Posts Tagged ‘Iraq’


War 2.0, Unedited

July 21, 2008

Here I am today – munching some Middle Eastern staple food (pita bread with hummus) for a quick lunch and reflecting on this week’s class topic about the Iraq war’s on-line dimensions and how the Internet is changing our perception of war. While browsing through the overwhelming amount of on-line materials related to the war in Iraq – blogs, videos, articles, discussions – it occurs to me as a surprise that there are no two sides of the story. There are plenty! There are as many sides as the number of people involved in the global conversation about it with their unique perspectives, narrative and view points.

The Internet and Web 2.0 put us literally in the middle of the action in this war. In previous wars it has also been possible for us to be exposed to first-hand narrative from soldiers interviewed by the media or TV footage. What is different now is that soldiers and war victims (refugees) have become the media themselves, giving us the ultimate live feed of stories from the trenches. It is the first-person account of war, unedited. For real. Do we need to be that close to the war? Yes, we do. And this is not a question of good or bad. It is a reality and a necessity. We should have that much access to the front lines of the war, because of their right to share and our right to know.

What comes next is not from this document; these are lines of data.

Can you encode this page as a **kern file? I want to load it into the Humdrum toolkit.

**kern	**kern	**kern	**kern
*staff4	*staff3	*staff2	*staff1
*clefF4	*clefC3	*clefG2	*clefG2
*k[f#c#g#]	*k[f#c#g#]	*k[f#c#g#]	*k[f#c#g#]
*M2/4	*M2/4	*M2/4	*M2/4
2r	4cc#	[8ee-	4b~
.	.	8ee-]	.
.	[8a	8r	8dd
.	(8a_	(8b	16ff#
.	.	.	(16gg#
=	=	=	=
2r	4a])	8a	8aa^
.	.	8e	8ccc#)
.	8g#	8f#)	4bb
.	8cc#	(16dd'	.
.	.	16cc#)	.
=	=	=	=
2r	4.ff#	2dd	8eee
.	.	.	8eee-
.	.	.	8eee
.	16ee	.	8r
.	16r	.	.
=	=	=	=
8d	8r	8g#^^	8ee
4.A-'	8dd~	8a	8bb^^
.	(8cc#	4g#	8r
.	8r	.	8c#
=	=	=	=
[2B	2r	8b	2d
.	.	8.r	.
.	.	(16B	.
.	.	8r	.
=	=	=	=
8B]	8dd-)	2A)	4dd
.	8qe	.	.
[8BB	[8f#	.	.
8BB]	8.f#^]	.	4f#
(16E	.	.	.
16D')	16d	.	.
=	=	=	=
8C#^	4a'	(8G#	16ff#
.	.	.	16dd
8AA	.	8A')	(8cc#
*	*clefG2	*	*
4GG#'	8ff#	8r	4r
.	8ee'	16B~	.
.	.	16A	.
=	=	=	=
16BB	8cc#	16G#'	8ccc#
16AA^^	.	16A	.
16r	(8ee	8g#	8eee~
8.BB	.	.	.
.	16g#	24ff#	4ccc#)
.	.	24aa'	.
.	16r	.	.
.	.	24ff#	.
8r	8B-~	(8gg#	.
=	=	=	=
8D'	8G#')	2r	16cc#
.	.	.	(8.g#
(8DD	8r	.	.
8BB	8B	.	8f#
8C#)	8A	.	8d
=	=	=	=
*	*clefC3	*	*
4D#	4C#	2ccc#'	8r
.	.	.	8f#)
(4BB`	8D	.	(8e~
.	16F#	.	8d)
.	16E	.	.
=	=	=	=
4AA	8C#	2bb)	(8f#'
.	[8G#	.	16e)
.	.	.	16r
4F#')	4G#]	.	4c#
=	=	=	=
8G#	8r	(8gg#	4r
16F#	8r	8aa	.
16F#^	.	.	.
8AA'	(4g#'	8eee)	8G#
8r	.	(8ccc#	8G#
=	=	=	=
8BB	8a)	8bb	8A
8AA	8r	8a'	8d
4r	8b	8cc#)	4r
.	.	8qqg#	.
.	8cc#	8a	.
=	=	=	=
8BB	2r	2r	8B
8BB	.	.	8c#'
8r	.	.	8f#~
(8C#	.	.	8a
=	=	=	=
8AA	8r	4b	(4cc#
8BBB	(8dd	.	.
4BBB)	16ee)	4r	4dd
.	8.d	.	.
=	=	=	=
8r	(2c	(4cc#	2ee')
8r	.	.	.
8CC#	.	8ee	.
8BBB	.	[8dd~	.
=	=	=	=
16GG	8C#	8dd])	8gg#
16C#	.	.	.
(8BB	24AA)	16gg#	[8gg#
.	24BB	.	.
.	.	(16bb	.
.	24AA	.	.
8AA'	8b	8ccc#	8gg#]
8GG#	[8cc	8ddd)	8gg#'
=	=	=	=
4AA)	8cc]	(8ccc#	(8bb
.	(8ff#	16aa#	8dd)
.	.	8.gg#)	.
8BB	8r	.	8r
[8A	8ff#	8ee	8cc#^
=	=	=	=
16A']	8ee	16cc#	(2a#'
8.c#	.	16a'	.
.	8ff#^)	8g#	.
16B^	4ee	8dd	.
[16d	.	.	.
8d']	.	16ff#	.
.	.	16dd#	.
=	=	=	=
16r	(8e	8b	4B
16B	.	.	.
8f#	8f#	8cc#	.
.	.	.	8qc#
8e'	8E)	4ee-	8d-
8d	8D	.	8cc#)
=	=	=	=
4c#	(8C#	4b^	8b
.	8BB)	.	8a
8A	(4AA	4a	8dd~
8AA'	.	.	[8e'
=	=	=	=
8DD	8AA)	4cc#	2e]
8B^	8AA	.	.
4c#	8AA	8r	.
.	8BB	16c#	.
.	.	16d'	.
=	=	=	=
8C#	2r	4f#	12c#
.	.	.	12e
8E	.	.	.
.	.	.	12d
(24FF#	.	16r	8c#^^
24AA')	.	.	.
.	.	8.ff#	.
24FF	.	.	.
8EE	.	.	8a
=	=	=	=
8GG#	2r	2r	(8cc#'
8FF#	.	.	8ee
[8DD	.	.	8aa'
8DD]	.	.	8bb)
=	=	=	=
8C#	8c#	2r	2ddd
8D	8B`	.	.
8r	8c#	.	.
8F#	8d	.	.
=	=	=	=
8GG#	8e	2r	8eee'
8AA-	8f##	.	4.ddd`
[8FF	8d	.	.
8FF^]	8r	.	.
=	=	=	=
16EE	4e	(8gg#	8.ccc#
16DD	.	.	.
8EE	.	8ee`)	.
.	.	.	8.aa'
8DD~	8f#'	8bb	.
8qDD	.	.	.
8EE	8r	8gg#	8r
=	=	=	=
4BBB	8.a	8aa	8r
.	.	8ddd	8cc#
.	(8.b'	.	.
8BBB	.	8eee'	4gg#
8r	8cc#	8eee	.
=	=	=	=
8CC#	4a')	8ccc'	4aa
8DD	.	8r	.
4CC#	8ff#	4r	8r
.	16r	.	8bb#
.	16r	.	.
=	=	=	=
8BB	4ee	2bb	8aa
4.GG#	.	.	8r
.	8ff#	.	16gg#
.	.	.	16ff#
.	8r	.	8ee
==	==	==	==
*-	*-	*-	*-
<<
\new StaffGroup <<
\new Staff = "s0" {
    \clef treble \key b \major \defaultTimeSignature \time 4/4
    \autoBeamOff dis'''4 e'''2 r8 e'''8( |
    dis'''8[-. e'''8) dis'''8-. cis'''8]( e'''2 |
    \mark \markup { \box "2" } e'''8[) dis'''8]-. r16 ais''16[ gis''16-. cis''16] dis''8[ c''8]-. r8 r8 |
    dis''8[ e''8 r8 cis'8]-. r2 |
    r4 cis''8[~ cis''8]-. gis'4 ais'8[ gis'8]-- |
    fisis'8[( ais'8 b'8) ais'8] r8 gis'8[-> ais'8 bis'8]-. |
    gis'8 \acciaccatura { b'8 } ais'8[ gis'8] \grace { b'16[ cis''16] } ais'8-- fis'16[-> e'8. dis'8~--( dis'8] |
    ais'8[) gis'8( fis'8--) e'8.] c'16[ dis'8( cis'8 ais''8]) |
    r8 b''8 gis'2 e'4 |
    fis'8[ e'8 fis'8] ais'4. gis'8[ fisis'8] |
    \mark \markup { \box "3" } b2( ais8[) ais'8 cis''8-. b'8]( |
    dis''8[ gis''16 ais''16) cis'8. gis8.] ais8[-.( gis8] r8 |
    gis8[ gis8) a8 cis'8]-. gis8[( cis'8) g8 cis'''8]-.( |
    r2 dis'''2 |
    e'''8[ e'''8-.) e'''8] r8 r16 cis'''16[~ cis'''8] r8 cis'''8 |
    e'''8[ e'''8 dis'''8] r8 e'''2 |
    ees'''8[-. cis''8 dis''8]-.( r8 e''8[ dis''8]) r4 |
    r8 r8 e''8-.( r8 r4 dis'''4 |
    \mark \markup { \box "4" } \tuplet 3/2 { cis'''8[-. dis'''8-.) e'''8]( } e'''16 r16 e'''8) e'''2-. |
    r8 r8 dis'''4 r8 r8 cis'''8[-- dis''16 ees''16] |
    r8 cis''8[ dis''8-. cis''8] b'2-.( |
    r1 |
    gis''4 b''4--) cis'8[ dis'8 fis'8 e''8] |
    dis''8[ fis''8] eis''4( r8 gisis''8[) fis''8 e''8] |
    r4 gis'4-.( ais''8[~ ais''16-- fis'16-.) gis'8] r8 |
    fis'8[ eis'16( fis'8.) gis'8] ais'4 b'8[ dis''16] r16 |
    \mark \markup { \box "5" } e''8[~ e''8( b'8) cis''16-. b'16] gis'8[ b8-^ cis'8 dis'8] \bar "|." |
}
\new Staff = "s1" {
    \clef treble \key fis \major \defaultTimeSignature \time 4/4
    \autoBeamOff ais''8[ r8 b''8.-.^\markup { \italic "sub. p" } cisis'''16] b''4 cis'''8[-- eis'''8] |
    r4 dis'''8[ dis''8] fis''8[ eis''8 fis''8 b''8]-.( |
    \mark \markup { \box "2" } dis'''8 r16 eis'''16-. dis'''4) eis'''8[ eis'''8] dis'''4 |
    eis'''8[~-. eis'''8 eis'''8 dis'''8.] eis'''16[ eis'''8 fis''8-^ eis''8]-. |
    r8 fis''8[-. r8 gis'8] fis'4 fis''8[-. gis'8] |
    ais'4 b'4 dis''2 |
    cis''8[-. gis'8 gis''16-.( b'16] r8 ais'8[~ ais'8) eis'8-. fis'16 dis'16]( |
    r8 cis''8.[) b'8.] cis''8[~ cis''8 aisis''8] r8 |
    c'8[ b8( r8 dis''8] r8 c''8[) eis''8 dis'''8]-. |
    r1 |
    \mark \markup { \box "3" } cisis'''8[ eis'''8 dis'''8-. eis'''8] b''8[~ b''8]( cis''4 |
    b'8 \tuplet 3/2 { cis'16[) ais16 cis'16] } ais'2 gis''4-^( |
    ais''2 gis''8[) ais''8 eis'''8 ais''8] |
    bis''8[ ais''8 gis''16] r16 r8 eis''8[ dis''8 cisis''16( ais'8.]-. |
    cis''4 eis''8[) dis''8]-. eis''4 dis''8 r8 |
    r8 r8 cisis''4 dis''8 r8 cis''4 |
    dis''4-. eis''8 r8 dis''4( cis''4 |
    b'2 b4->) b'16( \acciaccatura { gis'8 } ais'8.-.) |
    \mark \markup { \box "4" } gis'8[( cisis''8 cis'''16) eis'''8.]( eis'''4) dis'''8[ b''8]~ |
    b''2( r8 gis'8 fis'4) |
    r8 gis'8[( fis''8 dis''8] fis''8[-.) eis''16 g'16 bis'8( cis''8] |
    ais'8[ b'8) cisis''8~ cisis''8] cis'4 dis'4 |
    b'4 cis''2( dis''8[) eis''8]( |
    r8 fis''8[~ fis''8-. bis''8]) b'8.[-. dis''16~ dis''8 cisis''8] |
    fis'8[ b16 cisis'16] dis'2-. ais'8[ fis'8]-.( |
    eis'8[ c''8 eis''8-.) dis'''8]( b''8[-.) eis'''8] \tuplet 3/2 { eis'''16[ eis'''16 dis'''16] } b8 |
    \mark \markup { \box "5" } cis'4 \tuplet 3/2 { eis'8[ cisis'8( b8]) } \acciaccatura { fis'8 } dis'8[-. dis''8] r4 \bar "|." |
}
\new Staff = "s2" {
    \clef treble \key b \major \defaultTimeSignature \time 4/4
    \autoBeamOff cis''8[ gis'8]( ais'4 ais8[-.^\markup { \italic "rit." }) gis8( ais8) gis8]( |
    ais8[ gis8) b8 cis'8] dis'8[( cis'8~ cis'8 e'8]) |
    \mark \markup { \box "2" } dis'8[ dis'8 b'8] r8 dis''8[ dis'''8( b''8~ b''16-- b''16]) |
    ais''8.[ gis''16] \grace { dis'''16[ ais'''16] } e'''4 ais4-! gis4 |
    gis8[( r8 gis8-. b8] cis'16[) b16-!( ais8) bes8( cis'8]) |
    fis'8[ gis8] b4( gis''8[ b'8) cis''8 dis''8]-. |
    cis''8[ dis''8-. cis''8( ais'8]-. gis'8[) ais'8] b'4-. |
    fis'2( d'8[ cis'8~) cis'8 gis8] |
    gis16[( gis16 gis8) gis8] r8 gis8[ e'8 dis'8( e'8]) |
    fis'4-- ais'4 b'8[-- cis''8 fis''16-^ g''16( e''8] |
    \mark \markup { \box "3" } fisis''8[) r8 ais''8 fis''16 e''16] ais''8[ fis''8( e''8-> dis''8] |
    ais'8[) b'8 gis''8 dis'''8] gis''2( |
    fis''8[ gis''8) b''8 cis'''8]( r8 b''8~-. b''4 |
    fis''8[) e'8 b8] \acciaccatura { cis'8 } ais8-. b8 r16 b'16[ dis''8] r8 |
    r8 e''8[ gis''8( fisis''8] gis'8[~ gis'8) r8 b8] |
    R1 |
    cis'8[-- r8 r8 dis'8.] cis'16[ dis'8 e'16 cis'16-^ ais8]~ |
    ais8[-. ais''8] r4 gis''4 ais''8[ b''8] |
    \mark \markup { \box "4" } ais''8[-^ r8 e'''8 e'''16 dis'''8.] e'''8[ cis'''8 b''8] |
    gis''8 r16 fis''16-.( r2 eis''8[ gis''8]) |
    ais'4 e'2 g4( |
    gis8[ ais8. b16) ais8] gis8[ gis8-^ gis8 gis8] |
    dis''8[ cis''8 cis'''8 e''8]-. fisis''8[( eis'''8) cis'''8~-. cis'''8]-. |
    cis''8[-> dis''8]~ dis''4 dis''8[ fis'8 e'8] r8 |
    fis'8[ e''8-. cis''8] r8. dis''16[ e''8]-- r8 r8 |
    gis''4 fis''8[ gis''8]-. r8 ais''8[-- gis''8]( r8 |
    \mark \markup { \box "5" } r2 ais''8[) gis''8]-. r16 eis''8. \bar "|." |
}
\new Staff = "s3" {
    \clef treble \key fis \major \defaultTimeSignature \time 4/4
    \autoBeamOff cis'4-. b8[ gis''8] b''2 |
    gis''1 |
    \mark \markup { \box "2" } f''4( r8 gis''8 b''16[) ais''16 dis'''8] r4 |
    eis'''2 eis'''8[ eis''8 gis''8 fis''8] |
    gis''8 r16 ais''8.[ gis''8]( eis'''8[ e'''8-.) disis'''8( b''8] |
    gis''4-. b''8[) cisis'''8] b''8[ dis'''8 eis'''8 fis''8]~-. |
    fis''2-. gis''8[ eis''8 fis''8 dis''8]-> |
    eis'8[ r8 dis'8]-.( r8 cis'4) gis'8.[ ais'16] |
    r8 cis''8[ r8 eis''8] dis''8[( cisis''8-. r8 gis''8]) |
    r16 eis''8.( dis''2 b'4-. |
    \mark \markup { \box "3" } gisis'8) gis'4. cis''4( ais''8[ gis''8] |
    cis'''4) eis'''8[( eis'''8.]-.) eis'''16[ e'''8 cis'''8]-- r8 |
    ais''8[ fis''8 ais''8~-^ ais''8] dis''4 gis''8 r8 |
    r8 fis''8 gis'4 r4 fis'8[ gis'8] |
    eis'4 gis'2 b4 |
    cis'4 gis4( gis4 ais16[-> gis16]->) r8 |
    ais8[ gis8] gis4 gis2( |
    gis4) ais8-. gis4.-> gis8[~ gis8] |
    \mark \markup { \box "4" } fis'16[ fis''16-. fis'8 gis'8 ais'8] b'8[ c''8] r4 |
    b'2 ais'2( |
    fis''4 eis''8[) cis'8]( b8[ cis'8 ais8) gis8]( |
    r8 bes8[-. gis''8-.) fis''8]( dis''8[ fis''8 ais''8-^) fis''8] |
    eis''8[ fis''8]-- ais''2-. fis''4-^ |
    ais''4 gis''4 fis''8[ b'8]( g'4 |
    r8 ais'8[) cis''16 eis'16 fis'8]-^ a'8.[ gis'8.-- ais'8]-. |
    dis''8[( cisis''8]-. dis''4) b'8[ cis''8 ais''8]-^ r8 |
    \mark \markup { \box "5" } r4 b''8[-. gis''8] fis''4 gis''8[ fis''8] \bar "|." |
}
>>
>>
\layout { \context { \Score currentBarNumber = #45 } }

One of the topics concerning the war in Iraq that grabbed me was how children and young people are influenced by it and how they relate to what is happening. That is bearing in mind not only the suffering of Iraqi kids and youth, but also the fact that so many American soldiers are young people themselves. I found an interesting juxtaposition between two stories reported by the War News Radio earlier this year. The first one described how it is unsafe and practically impossible for Iraqi young people to meet or even date, as public social life is non-existent there any more and they have to resort to the use of the Internet to keep in touch, chat, talk via Skype and make friends. In the second story the mother of a 23-year old American soldier tells how her son came back from his deployment in Iraq suffering shame, gult, trauma, disillusionment and paranoia and was constantly getting in trouble by trying to “bring the adrenaline back”. She says the first time her son went to war for the idea of bringing democracy to Iraq. The second time his reason changed to “oil”, as his belief in the cause of this war dwindled.

The Iraq war brought not only disappointment about its purpose, but also disappointment about how it is protrayed by traditional media. Soldier Brian Paul, for example, came to the bitter conclusion that the media fails to show the reality experienced by the American troups in Iraq. This prompted him to find a remedy for all misleading or inaccurate media reports on any topic by creating the FixMedia website. There citizens can flag problematic media content. Would Brian have done it, if he had not experienced personal disappointment? I don’t know. But it is good to know that he enabled at least one open place on the web that is free from politically biased fact checking on media stories with the only purpose “to seize the truth”.

One last note about young people involved in the war – they are social media savvy and want to have fun, as shown in this video, I came across today entitled “Dance Party in Iraq”. It may seem strange and my first reaction was to get judgemental, but then it occured to me that it actually provides one authentic and vivacious perspective, doesn’t it?